A simples guide to storing your motorbike in winter
While bike covers won’t cost you the earth, any sheets, rugs or blankets could do the job of covering your bike when it’s not in use. This is just about keeping your bike a bit warmer during the frosty nights.
If you planned to just leave your bike in the same position on the floor all winter, don’t. The pressure on your tyres from the weight of the machine could lead to flat spots developing – which is bad news. The best answer is to lift your bike off the ground completely – perhaps suspending it on some paddock stands. If that’s not possible, a bike stand that suspends the back wheel is better than nothing. Simply rotate the front wheel every few weeks so that the pressure point is moved. If you don’t have a stand and end up with both tyres still firmly on the floor, simply rotate both wheels instead!
Your exhaust or intake scoops might not seem like a cosy home to you but to all manner of bugs and small creatures, they might look like a sanctuary. If there’s any chance of squatters it’s worth putting some cloths into the holes to prevent them moving in. Just remember you’ve done so before you…
- Start the engine every now and again
Left to sit indefinitely, condensation could form in the exhaust, helping your bike to rust and rot from the inside out. Starting the engine (after removing the cloths) and allowing it to thoroughly warm up is a good idea. You don’t have to take it for a ride, simply let it reach a normal running temperature. Let it cool properly too before you put your cover back on to avoid a molten mess.
If you’re going to be starting the bike, you need to make sure your battery is well maintained. Bike batteries hate the cold and they’ll soon give up their charge. Some advocate removing the battery completely but that can be a faff when you come to start it again. Alternatively, you can install a connector to the terminals and attach a trickle charger that will keep it topped up.
As petrol loses its oomph when it sits idle in your tank, some experts advise emptying it over winter.

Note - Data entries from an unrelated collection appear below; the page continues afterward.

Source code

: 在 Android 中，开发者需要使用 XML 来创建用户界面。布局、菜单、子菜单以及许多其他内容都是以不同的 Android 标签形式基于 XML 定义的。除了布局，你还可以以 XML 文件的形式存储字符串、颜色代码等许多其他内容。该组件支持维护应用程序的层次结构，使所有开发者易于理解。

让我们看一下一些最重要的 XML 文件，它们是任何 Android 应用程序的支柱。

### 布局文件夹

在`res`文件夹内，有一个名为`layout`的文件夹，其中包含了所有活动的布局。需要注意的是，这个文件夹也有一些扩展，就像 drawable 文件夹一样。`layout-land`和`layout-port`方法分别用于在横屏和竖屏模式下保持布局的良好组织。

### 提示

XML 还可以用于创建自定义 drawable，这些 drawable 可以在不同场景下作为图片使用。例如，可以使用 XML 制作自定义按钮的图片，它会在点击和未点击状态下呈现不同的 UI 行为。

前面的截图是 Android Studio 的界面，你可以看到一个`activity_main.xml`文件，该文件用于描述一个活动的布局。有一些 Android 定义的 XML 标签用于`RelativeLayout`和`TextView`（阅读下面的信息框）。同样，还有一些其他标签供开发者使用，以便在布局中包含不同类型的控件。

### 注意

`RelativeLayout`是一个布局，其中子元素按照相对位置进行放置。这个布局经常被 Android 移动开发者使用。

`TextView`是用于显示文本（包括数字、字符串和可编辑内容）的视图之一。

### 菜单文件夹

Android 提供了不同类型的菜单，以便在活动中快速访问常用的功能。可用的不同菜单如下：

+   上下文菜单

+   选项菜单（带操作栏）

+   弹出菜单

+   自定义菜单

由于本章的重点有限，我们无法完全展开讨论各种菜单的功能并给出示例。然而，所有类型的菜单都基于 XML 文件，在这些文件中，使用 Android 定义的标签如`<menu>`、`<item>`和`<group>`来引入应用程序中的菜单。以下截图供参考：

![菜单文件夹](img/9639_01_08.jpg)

This prevents you having to deal with a tank of fuel that’s at best of no value and worst case has gunked up your injectors or carbs when you tried to start the bike. As long as you start the bike regularly as advised above, keeping a full tank of fuel, with regular running, should be fine.
You might not be taking your bike out on the road, but winter months are not the time to scrimp on the oil or wax. Keep your engine casing and other vulnerable parts heavily lubricated over the winter. Obviously, not so heavily lubricated that you coat your brake discs, so pay attention when applying it. Washing and waxing your machine before you put it into relative hibernation is also a good idea.
Finally, make sure your bike is well topped up with lubricants and if necessary antifreeze.
Don’t forget that just because you’re not riding your bike on the road, doesn’t mean you don’t have to insure it. Your insurance will also be covering you against fire and theft so you need to keep it in place. It’s a good idea to tell your insurance provider that you won’t be riding over the winter though – your lower mileage might help keep your premiums down.
If you don’t want to insure your bike over the winter you'll have to declare your bike as officially off the road (SORN) with the DVLA. If you don’t and you cancel your bike insurance you risk a fine or having your bike seized.